Food grain availability has also been impacted, with average availability falling from 178 kilograms per capita in 1991 to a shockingly low 154 kg in 2005. When it is realized that this average includes urban areas, where availability is more plentiful, the reduction for the rural masses is even more extreme.

According to data for the year 2000 released by the of the Ministry of Statistics and Program Implementation, three quarters of India’s rural population and half of the urban population consumes less than the minimum recommended caloric intake.

A spoonful of reform for a sea of misery

The NREGP is patterned after the Maharashtran state government’s Employment Guarantee Scheme (EGS). Yet neither the UPA government nor its Left Front allies insisted upon a detailed examination of its workings and results before proceeding with the NREGP. Two facts stand out, however. Officials reportedly siphoned off some100 million rupees from the scheme. Despite the EGS there were many thousands of deaths due to malnutrition in Maharashtra in 2004-5 and hundreds of indebted farmers committed suicide.

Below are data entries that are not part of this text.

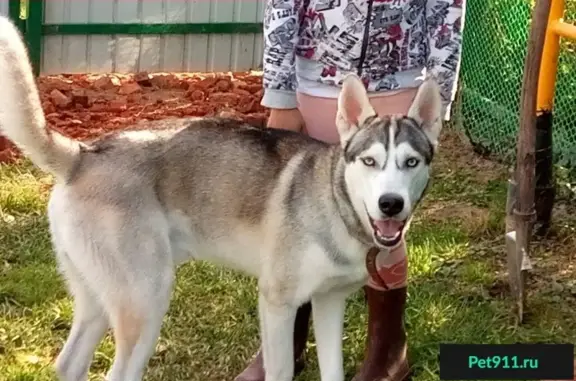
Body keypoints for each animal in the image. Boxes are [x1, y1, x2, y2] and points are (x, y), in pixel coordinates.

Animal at [0, 14, 444, 380]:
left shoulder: (329, 303)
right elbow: (281, 370)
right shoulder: (278, 303)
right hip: (147, 299)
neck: (336, 205)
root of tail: (84, 154)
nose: (391, 204)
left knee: (69, 363)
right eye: (370, 161)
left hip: (97, 300)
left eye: (410, 162)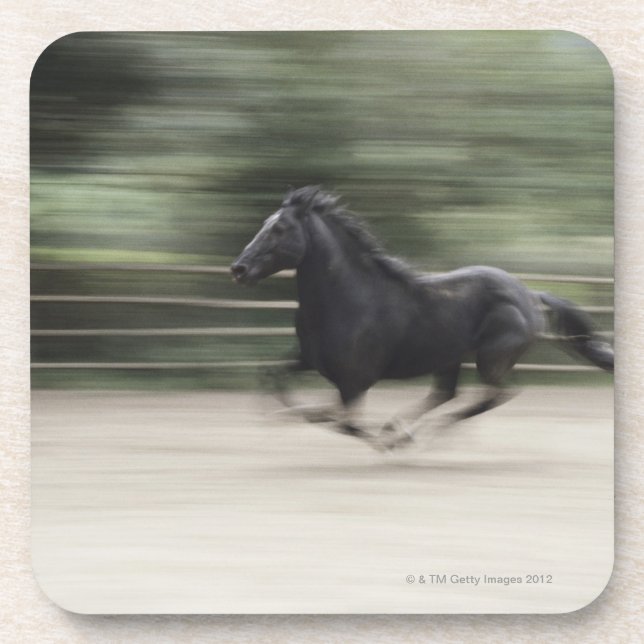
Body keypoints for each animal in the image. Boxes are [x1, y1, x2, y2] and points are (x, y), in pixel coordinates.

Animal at [231, 186, 613, 449]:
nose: (239, 269)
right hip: (451, 358)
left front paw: (383, 439)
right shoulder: (309, 360)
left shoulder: (355, 380)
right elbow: (274, 378)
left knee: (494, 395)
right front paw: (271, 417)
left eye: (279, 229)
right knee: (448, 394)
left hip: (492, 359)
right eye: (266, 224)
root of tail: (531, 296)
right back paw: (407, 431)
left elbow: (341, 420)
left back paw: (416, 434)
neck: (349, 299)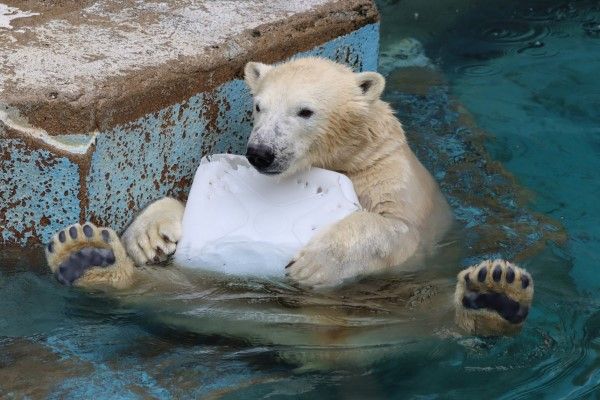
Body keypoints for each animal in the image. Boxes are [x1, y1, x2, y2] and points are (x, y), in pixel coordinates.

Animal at [44, 56, 532, 338]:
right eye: (259, 105)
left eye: (305, 111)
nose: (260, 152)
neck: (347, 157)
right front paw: (150, 235)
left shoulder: (391, 178)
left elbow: (396, 229)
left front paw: (313, 261)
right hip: (228, 301)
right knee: (187, 299)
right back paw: (90, 259)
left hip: (410, 300)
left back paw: (493, 297)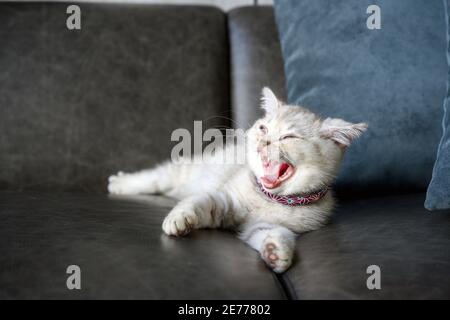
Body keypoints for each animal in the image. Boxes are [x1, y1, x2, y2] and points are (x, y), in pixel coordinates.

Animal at [107, 87, 368, 272]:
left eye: (288, 137)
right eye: (263, 128)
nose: (263, 141)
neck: (269, 199)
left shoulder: (263, 226)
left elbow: (275, 234)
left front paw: (276, 251)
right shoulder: (223, 199)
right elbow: (197, 202)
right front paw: (179, 219)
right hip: (181, 172)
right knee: (154, 178)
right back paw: (119, 184)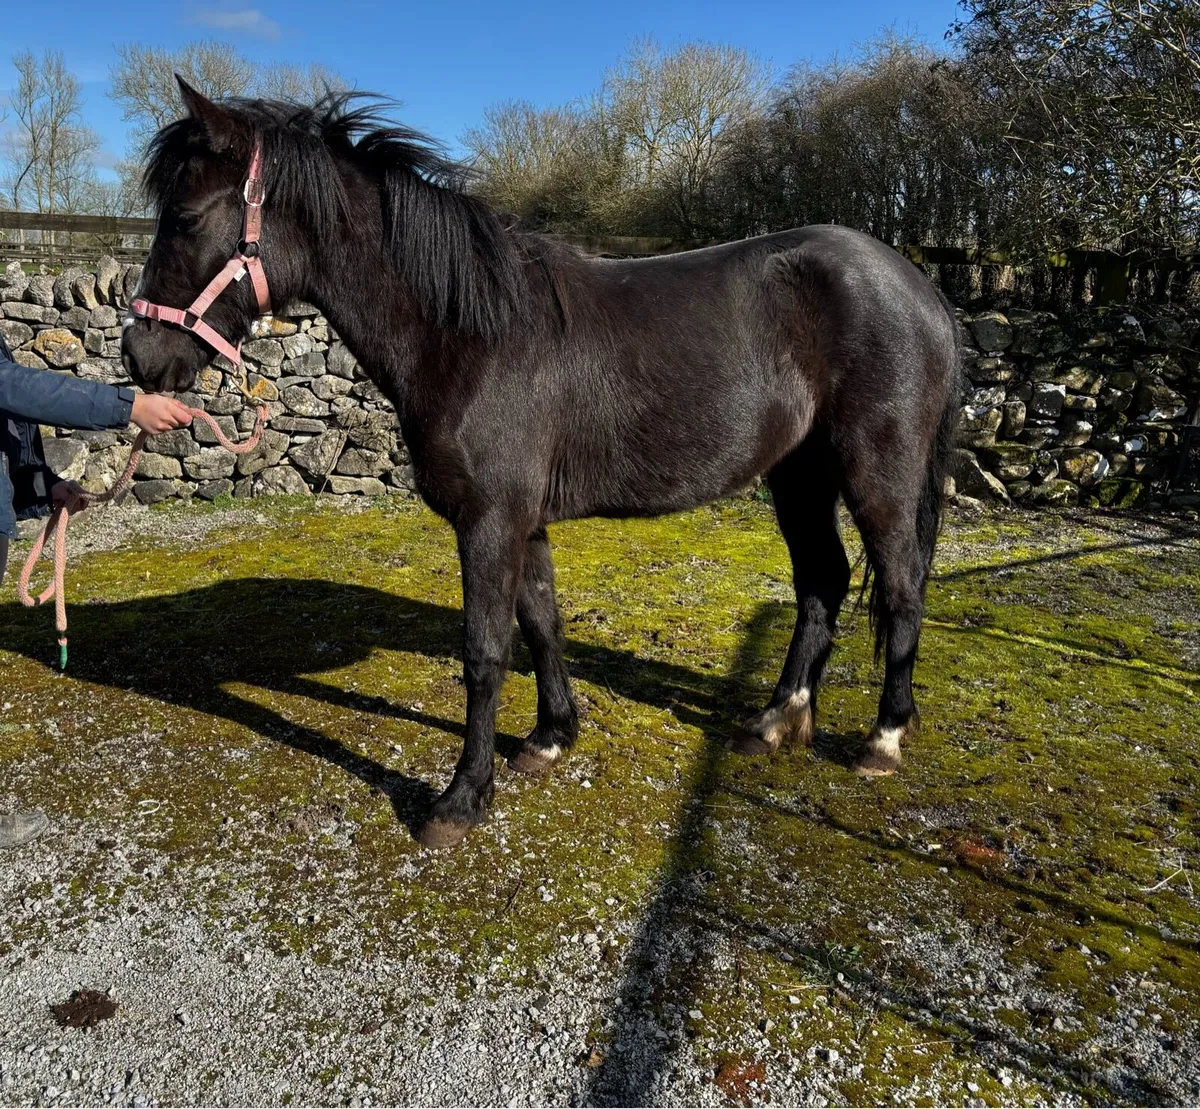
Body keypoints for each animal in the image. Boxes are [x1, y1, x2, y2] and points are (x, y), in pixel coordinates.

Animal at [121, 81, 962, 848]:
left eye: (186, 217)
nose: (139, 356)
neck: (471, 334)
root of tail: (920, 286)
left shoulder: (490, 520)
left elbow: (485, 652)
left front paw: (461, 798)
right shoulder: (522, 522)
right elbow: (543, 623)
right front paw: (552, 737)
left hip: (878, 472)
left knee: (900, 585)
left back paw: (883, 737)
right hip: (798, 475)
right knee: (823, 581)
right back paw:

While the UPA government is cynically using the NREGP to claim that it is pursuing “reforms” with a “human face,” the CPI (M)-led Left Front is perpetrating no less cruel a hoax. It is holding up the job guarantee as proof of the efficacy of its policy of sustaining a government led by the Congress, the Indian bourgeoisie’s traditional ruling party, in power.

This claim is doubly false. First, the government promise of back-breaking labor for one member of a rural household for 100 days a year or, failing that, a few rupees a day in unemployment benefit, will do little to dispel what the CPI (M) itself describes as the worst rural distress since independence.

Second, the Left Front, by sustaining Congress-led UPA, is politically smothering the working class and enabling the Indian bourgeoisie to intensify its socially regressive neo-liberal reform program, although there is mass opposition to mounting poverty and economic security as revealed in the shock election results of May 2004 and a wave of combative strikes, including last September’s one-day nationwide general strike.